Thursday, April 12, 2012

In review--Soaring voices & flying birds

Songs and Duets
Bernarda Fink, Genia Kühmeier and Christoph Berner
Harmonia Mundi

I was not familiar with Dvorak’s song cycles and duets prior to reviewing Zigeunerlieder.  I am familiar with Dvorak’s bigger works and I heard recordings featuring mezzo-soprano Bernarda Fink in the past.  Of Dvorak’s smaller works, this recording features Gypsy Melodies sung by the young soprano Genia Kühmeier and accompanied on piano by Christoph Berner, Moravian Duets with the addition of Bernarda Fink and Biblical Songs sung by Fink and accompanied by Berner, who plays beautifully on this disc.

According to the liner notes, Moravian Duets launched Dvorak’s career and attracted the attention of the esteemed composer Johannes Brahms who at the time was a member of a jury that awarded the Austrian State Stipendium “for young, talented, and impoverished musicians”.  Dvorak had composed the songs originally for his private music students.  True, that singing and playing music was how people entertained themselves, until the invention of the phonograph, television, and radio.  However, I imagine that Dvorak composed these songs for accomplished vocalists.  While the songs aren’t quite operatic, the vocals slide up the high end of the spectrum and offer other vocal challenges.  Nevertheless, these duets stand out as my favorite on this recording.

Finks and Kühmeier’s vocals blend seamlessly while providing delightful harmonies.  The frolics that open this section I Will Escape You and Fly, Fly Little Bird bounce gleefully off the vocalists’ tongues while Water and Tears and The Modest Maiden sound melancholic.  The Ring resembles a musical conversation rather than two vocalists harmonizing.  While the duets captured my attention immediately, Kühmeier delivers robust and earthy vocals on the Gypsy Melodies and Fink delivers soulful vocals on the Biblical Songs, which the Dvorak composed during a dark period of his later years.  Just as with African spirituals and Jewish sacred songs, Dvorak’s Biblical Songs offer a cathartic balm to listeners and most likely, the musicians too.

Wednesday, April 11, 2012

In review--Swing into Spring

The Michael Treni Big Band
Boy’s Night Out
Bell Production Co.

The Jens Wendelboe Big Band
Fresh Heat
Rosa Records

When I think of big bandleaders, I think piano.  Yet, here are two new releases by trombonists leading modern-era big bands.  You won’t find rehashed covers of Ellington or other American jazz legends, but both the Michael Treni 16-piece big band and The Jens Weldelboe Big Band swing low and high.  First, there is Treni who began his jazz career with promise, almost landing a touring gig with Art Blakely that at the last moment fell through leading the musician to a new direction of arranging.   Trombonist Jens Wendelboe, on the other hand, has run the gamut between jazz, pop, and movie soundtracks.  He leans heavily on a strong melody.

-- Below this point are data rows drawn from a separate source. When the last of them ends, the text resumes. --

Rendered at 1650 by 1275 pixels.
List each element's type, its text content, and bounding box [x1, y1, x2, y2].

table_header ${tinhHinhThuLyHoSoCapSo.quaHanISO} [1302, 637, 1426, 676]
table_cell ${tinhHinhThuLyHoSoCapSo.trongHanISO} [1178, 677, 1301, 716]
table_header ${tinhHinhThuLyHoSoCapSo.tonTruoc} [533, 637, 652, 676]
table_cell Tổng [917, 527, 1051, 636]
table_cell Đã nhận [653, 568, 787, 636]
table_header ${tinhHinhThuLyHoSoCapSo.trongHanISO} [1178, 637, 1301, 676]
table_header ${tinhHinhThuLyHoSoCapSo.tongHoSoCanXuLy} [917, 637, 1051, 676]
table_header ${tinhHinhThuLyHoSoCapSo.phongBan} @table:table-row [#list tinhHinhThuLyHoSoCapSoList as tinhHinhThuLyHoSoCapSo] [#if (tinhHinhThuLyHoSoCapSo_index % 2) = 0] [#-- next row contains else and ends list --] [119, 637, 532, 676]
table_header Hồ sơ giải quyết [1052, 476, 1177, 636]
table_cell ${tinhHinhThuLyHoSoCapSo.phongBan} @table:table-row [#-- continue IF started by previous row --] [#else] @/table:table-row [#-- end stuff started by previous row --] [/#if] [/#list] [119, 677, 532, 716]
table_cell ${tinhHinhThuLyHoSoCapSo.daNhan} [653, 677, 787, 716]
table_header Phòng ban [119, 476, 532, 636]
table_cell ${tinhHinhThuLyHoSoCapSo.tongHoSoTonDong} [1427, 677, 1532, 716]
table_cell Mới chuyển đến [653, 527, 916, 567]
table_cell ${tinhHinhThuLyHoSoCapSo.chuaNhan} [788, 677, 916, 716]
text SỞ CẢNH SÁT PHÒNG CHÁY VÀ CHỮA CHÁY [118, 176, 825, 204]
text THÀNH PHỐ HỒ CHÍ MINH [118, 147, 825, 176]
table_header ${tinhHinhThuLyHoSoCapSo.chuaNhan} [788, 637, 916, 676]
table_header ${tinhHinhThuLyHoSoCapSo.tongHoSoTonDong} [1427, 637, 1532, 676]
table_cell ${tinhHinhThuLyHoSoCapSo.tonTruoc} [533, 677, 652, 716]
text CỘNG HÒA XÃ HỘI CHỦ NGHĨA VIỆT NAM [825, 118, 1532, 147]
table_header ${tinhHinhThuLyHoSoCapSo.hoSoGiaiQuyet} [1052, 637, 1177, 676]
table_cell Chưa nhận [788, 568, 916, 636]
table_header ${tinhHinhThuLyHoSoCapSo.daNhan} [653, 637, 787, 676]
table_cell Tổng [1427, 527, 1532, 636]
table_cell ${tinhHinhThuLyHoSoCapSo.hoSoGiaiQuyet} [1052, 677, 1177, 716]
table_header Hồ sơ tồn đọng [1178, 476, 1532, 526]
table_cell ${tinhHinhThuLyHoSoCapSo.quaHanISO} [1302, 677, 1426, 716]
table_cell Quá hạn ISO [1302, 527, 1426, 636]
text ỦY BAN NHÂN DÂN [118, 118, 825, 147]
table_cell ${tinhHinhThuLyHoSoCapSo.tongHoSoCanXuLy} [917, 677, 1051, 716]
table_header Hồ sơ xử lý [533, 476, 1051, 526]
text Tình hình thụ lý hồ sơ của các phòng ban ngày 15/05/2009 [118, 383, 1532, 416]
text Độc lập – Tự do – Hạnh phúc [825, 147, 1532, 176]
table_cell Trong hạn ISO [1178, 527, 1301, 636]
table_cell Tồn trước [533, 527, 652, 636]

Opening with Leonard Bernstein’s Something’s Coming Treni and his musicians provide robust jazz on the album, Boy’s Night Out.  The musical personnel however, doesn’t feature any women jazz musicians in the band, but okay Treni is forgiven.  With the dazzling horns on Lullaby for Birdland that turn around and seduce listeners on Strayhorn (referring to Billy Strayhorn of Ellington fame), to the ethereal flute and strings on In My Quiet Time that converses with muted trumpet, this album  lifts up its listeners.

After leaving his career as a jazz musician back in the 1980s to pursue an entrepreneurship in the audio field, Treni returned full force as an arranger, bandleader and player.  He’s chosen fine group of musicians to collaborate such as Vinnie Cutro (trumpet) and Jerry Bergonzi (saxophone), but all the member of this 16-piece outfit sail a tight ship and swinging to jazz of this millennium.  A real beauty even without any women jazz players.

Big band meets strong pop melodies on The Jens Wendelboe Big Band’s Fresh Heat.  From the snappy opener Joy Spring with vocalist Deb Lyons burning her way through the quick tempo standard.  She returns on My Funny Valentine that she nails vocally speaking, emphasizing the bittersweet sentiments in Rodgers and Hart’s famous song.  The remaining six instrumental tracks sizzle and snap, just as you would expect from the flames searing Wendelboe’s trombone on the CD cover.

The Norwegian trombonist balances originals such as the horn-heavy No Mercy with originals by Rogers/Hart, Clifford Brown, and Joe Henderson’s dreamy Black Narcissus.  Falling Grace opens with a seductive trumpet solo then the saxophones join the party.  What a Trip bounces on its way and the 9-minute-long Suite for Bjorn closes off this steamy recording.  I am not sure what wavelength would cause two trombonist-bandleaders to release albums in April, but for fans of modern era swing, April might just feel happy-go-lucky.